De instroom, doorstroom en uitstroom van leerlingen in het voorgezet onderwijs in Drenthe wordt nader onderzocht. Doel is om te achterhalen waarom Drentse leerlingen relatief vaak een schooladvies voor het vmbo krijgen. Dit meldt Dagblad van het Noorden.

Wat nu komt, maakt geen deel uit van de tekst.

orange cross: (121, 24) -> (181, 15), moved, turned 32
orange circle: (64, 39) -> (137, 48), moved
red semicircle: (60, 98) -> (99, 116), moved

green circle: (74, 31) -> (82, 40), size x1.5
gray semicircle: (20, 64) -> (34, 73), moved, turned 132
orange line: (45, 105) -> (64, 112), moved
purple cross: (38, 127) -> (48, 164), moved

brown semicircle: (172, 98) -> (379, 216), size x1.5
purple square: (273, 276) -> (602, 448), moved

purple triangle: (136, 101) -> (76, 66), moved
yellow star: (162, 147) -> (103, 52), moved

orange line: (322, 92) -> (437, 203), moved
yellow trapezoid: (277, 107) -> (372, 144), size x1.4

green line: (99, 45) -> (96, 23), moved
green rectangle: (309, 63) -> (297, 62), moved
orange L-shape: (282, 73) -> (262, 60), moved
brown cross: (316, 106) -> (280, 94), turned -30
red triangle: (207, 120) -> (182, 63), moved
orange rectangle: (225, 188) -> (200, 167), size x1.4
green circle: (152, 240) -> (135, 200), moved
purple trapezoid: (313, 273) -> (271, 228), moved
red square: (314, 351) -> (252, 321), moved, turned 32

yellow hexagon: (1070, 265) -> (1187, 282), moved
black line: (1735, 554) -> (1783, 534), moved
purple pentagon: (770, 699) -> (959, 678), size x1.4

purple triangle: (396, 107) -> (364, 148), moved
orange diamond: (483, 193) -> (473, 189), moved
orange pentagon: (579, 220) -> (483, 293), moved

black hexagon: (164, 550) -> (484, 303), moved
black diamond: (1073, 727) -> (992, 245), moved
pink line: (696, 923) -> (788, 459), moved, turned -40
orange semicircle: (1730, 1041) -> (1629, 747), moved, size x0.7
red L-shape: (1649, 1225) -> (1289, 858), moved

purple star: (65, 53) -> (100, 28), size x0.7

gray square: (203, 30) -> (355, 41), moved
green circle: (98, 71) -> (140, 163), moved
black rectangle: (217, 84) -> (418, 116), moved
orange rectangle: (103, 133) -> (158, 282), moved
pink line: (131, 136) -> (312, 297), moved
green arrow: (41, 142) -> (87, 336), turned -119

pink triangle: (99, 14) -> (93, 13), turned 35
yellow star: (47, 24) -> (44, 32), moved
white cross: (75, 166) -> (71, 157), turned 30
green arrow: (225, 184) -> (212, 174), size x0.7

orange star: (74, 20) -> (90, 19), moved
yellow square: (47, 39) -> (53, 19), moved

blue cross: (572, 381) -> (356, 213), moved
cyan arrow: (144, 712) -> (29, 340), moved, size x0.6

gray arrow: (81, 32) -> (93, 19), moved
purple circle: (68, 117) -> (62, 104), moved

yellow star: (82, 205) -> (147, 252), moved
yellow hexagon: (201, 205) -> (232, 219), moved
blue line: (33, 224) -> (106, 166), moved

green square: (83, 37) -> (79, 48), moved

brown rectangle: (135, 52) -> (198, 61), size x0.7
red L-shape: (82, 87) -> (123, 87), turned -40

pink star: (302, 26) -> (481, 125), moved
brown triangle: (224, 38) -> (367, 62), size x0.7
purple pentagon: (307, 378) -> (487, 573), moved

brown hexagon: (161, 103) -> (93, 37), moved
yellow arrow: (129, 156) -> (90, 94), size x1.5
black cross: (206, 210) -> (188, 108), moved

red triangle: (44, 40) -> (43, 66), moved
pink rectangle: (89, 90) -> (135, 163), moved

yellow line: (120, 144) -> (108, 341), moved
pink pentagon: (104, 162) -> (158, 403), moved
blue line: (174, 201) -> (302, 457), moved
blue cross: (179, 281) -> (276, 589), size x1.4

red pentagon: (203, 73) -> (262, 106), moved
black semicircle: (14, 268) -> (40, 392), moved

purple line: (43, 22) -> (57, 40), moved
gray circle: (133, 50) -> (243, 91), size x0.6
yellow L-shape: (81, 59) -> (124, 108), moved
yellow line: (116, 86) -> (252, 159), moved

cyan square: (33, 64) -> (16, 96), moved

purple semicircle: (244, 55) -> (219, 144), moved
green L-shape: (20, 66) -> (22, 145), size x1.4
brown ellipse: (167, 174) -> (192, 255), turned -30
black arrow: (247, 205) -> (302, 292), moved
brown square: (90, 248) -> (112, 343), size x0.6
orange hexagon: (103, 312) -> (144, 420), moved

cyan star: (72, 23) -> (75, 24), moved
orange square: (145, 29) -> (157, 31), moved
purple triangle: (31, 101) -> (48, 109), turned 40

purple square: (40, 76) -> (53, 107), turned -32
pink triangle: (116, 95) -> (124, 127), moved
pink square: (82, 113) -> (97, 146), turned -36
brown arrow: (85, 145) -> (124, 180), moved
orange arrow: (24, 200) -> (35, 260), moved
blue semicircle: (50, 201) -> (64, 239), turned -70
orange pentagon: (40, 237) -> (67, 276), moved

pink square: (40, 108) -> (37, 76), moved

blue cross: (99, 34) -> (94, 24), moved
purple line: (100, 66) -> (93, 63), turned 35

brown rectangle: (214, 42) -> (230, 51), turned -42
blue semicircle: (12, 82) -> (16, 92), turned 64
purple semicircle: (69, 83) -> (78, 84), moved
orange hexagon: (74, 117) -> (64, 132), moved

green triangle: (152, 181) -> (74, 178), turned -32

Uit cijfers van de Drentse Onderwijsmonitor blijkt dat hoewel Drentse leerlingen het soms zelfs beter doen dan het landelijke gemiddelde, zij toch lagere schooladviezen krijgen. Dit geldt vooral voor Zuidoost- en Zuidwest-Drenthe. Het onderzoek richt zich op het geadviseerde schoolniveau en kijkt daarbij op welk niveau de leerling in de derde klas zit en op welk niveau het de school uiteindelijk verlaat. Ook wordt onderzocht of leerlingen in Drenthe vaker afstromen dan blijven zitten. Er gaan minder leerlingen naar het vwo en als ze naar het vwo gaan, stromen ze ook nog eens vaker af. Dit zou kunnen komen doordat hoger opgeleide ouders eerder vasthouden aan het niveau en lager opgeleide eerder genoegen nemen met een lager niveau.
 
Het Drentse onderzoek sluit aan bij dat van de Onderwijsinspectie. Niet alle leerlingen krijgen de kans om onderwijs te volgen dat het beste bij hen past, zo bleek uit het jaarverslag. Vooral kinderen van laagopgeleide ouders krijgen soms een lager advies dan kinderen met ouders van een hoger opleidingsniveau, terwijl de prestaties op school hetzelfde zijn. 
 
Minister Bussemaker van Onderwijs wil dat leraren goed kijken naar het resultaat van de Cito. "Als de Cito-score hoger is dan het oordeel van de leraar, laat ik de Cito-score zwaarder wegen. De Cito moet dan leidend zijn”, zei Bussemaker zondagochtend in het tv-programma WNL Op Zondag. Hiermee wil zij de pas ingevoerde wet wijzigen waarin het oordeel van de leraar leidend is.